Regular el uso de las redes sociales, ¿censura o protección?

A raíz de la renuncia de Ignacio Greiffenstein, funcionario de la Casa de Nariño, tras publicar mensajes ofensivos hacia las mujeres seguidoras del excandidato presidencial y ahora senador de la República, Gustavo Petro, por medio de su cuenta de Twitter, se ha revivido la discusión sobre las limitaciones para el uso de las redes sociales en el país.

Según cifras del Ministerio de TIC, Colombia es uno de los 20 países con más usuarios en Twitter, llegando a tener alrededor de 15 millones de usuarios, de los cuales 6.5 millones se encuentran en la ciudad de Bogotá. La cifra, por si sola, parece intrascendente; sin embargo, estudios han demostrado que, en Colombia, el uso de las redes sociales ha tenido un sinnúmero de fenómenos como la creación de cuentas falsas por parte de los partidos políticos, la generación de mensajes discriminatorios y el acoso.

Pero esto no es algo solo de Colombia. A nivel mundial se han presentado una serie de fenómenos de acoso a las mujeres, quienes son atacadas de manera silenciosa y sistemática. En Colombia, por ejemplo, el 59% de las víctimas de violencia intrafamiliar son mujeres, fenómeno que se traslada a las redes sociales. A pesar de que no hay cifras exactas que puedan medir esta problemática, es claro que estas conductas necesitan ser denunciadas y controladas.

Frente a la discusión, en relación a la regulación en el uso de las redes sociales, Andrés Guzmán, gerente de Adalid, firma especializada en seguridad informática, habla de los mecanismos que tienen estas redes sociales para denunciar los casos de acoso, discriminación, ciberbullying y difamación, debido a que las redes cuentan con las herramientas de denunciar cuentas y contenidos para que las plataformas busquen las soluciones más adecuadas como suspensión de cuentas e, incluso, participación en procesos legales.

Aparte de los mecanismos ofrecidos por las redes, según Guzmán, también aparecen las acciones tutelares legales, cuando se ataca el derecho a la honra y el buen nombre; según el experto no es una regulación al uso de las redes sino una protección a la integridad y la imagen de las personas. Una de las problemáticas que se podrían generar, a partir de la regulación en el uso de estas redes, puede ser la noción de censura y limitaciones a la libertad de expresión por parte de los usuarios, es por esto que Andrés manifiesta su interés por proteger el buen nombre y combatir estos fenómenos sin necesidad de censurar o prohibir, de cualquier manera, el uso de las redes.

El caso Greiffestein no es más que la muestra del peligro que puede acarrear el uso de las redes digitales en manos equivocadas, como herramienta fomentadora de odio, discriminación, maltrato y acoso. Las redes sociales aparecen como la manera de hacer el mundo más pequeño y más interconectado; no obstante, es necesario tomar con seriedad los fenómenos que allí ocurren, proteger tanto el buen nombre, como los derechos fundamentales de los usuarios y generar libertad de opinión, en el marco del respeto y la tolerancia.

§ Datos proporcionados:
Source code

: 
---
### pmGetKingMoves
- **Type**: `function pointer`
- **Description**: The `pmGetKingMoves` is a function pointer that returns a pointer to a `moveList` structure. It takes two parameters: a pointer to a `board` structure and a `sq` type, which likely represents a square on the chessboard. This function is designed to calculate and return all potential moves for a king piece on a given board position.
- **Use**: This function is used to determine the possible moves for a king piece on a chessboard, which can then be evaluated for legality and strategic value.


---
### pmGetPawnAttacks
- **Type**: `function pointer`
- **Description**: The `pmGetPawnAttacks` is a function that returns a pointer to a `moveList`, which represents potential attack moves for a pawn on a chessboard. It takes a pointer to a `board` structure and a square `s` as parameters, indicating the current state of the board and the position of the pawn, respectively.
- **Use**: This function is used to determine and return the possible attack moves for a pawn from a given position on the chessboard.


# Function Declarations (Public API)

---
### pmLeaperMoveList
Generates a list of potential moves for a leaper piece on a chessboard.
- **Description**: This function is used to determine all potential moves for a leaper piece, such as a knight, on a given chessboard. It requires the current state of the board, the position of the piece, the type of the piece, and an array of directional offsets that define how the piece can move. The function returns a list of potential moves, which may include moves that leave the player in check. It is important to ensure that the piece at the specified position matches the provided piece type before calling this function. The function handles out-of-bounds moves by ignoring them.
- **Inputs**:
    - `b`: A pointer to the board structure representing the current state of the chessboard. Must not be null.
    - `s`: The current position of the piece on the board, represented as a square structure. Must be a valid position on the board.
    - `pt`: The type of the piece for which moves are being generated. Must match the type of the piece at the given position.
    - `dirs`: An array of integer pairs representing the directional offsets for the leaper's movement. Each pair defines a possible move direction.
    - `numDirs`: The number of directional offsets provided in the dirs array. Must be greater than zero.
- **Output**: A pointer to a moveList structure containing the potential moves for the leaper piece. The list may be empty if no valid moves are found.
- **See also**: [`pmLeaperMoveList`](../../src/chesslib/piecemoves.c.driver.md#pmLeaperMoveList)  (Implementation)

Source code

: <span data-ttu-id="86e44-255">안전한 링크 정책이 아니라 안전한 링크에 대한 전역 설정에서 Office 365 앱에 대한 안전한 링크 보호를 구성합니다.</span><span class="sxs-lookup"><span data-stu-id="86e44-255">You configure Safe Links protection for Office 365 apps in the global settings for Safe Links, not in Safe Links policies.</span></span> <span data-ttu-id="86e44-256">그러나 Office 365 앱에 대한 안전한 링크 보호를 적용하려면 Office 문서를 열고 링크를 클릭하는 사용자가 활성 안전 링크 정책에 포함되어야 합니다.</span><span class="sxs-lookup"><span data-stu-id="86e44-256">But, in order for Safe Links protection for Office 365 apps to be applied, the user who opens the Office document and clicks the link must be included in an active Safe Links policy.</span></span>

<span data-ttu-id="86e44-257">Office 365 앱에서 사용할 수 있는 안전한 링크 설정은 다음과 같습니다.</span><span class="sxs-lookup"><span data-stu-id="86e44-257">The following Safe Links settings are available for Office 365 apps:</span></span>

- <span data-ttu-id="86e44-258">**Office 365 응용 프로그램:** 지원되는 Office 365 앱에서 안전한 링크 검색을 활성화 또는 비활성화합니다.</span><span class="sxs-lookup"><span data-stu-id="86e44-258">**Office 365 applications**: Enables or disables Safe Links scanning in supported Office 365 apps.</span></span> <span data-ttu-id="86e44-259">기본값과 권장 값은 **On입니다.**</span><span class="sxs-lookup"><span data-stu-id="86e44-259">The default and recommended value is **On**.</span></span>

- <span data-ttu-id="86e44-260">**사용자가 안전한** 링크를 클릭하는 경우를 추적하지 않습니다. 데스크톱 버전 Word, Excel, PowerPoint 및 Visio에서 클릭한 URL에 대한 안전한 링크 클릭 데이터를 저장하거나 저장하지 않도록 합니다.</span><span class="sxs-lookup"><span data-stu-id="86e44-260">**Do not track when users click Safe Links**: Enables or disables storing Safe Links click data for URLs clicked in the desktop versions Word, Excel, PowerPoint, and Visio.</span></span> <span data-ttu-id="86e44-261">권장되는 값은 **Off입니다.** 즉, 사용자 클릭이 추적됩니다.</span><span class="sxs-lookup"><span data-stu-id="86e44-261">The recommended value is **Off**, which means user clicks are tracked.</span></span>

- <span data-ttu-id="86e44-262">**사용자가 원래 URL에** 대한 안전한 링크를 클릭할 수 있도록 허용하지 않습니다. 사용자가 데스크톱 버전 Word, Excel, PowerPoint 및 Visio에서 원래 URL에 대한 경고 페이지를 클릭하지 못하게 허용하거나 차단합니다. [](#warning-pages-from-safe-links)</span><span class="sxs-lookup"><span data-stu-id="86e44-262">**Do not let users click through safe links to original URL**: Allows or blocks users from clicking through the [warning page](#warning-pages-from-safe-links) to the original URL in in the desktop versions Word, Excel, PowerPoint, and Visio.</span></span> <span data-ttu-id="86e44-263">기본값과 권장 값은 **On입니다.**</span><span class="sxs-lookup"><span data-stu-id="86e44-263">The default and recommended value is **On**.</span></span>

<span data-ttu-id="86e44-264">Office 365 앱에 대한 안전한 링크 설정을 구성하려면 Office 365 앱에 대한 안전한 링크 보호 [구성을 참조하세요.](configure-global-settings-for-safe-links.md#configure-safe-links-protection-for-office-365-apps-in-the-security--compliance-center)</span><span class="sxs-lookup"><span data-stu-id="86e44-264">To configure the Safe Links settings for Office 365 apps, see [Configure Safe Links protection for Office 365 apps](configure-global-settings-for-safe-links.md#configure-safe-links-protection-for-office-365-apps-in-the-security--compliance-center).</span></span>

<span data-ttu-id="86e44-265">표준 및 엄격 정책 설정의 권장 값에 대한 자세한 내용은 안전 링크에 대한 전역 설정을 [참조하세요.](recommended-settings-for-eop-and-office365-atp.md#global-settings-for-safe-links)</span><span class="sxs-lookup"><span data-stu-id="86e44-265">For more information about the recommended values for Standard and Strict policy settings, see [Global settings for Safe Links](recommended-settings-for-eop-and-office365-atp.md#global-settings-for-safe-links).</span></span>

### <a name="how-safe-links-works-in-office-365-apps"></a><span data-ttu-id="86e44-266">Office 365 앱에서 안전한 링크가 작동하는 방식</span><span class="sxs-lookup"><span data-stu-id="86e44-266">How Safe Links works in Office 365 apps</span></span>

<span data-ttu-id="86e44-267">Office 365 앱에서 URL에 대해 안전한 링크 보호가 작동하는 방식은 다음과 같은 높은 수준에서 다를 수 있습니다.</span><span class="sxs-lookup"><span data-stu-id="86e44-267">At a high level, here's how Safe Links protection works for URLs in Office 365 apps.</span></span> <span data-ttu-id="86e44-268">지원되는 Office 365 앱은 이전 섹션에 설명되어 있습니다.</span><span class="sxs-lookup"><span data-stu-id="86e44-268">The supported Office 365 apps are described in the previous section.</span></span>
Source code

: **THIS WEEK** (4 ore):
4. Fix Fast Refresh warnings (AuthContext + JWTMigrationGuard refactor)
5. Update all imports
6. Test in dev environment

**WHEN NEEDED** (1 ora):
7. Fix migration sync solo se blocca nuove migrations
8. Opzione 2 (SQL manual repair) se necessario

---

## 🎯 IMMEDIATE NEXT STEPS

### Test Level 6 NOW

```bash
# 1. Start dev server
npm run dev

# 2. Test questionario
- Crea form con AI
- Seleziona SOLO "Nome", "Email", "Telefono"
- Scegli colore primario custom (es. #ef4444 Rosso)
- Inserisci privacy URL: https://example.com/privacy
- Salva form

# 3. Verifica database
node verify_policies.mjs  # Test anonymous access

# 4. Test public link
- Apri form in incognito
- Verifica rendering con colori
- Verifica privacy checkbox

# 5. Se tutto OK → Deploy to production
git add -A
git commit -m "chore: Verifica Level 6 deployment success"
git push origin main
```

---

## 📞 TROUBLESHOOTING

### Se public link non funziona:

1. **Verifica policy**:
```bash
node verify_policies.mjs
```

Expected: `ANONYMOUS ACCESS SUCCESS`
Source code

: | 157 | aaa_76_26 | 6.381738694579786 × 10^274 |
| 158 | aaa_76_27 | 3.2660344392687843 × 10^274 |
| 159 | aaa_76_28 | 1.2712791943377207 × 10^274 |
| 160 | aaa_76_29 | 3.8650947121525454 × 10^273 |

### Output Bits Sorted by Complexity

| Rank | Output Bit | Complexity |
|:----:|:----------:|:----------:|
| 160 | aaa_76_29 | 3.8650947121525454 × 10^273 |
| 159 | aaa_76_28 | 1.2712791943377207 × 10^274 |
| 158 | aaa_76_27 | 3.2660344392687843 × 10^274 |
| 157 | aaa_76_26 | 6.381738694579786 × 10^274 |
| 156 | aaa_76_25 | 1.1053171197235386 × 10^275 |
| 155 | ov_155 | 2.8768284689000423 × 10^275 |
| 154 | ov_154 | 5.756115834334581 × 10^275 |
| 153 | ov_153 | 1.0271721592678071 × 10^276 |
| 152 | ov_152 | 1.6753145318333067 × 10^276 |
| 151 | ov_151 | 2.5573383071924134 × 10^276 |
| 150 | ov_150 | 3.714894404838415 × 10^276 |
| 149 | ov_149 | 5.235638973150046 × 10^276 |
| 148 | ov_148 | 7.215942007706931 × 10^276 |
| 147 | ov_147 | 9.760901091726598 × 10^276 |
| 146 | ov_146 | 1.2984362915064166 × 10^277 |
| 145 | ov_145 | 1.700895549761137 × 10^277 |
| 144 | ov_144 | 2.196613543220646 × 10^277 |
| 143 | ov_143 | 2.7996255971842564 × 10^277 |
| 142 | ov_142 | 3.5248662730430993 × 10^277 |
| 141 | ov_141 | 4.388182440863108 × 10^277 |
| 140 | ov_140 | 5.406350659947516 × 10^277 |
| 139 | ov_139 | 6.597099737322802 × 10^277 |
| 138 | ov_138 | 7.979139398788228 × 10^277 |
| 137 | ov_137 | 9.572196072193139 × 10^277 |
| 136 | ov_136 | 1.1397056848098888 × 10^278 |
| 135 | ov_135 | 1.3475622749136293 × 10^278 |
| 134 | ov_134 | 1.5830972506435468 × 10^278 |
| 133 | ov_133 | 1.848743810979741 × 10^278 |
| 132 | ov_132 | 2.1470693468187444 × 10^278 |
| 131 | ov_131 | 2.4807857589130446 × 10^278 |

§ Problema planteado:
Reescribe el fragmento del artículo sobre la regulación de las redes sociales que empieza en "Según cifras del" y termina en "y el acoso.". Sustituye "Bogotá" por "Medellín".

§ Solución del problema:
Según cifras del Ministerio de TIC, Colombia es uno de los 20 países con más usuarios en Twitter, llegando a tener alrededor de 15 millones de usuarios, de los cuales 6.5 millones se encuentran en la ciudad de Medellín. La cifra, por si sola, parece intrascendente; sin embargo, estudios han demostrado que, en Colombia, el uso de las redes sociales ha tenido un sinnúmero de fenómenos como la creación de cuentas falsas por parte de los partidos políticos, la generación de mensajes discriminatorios y el acoso.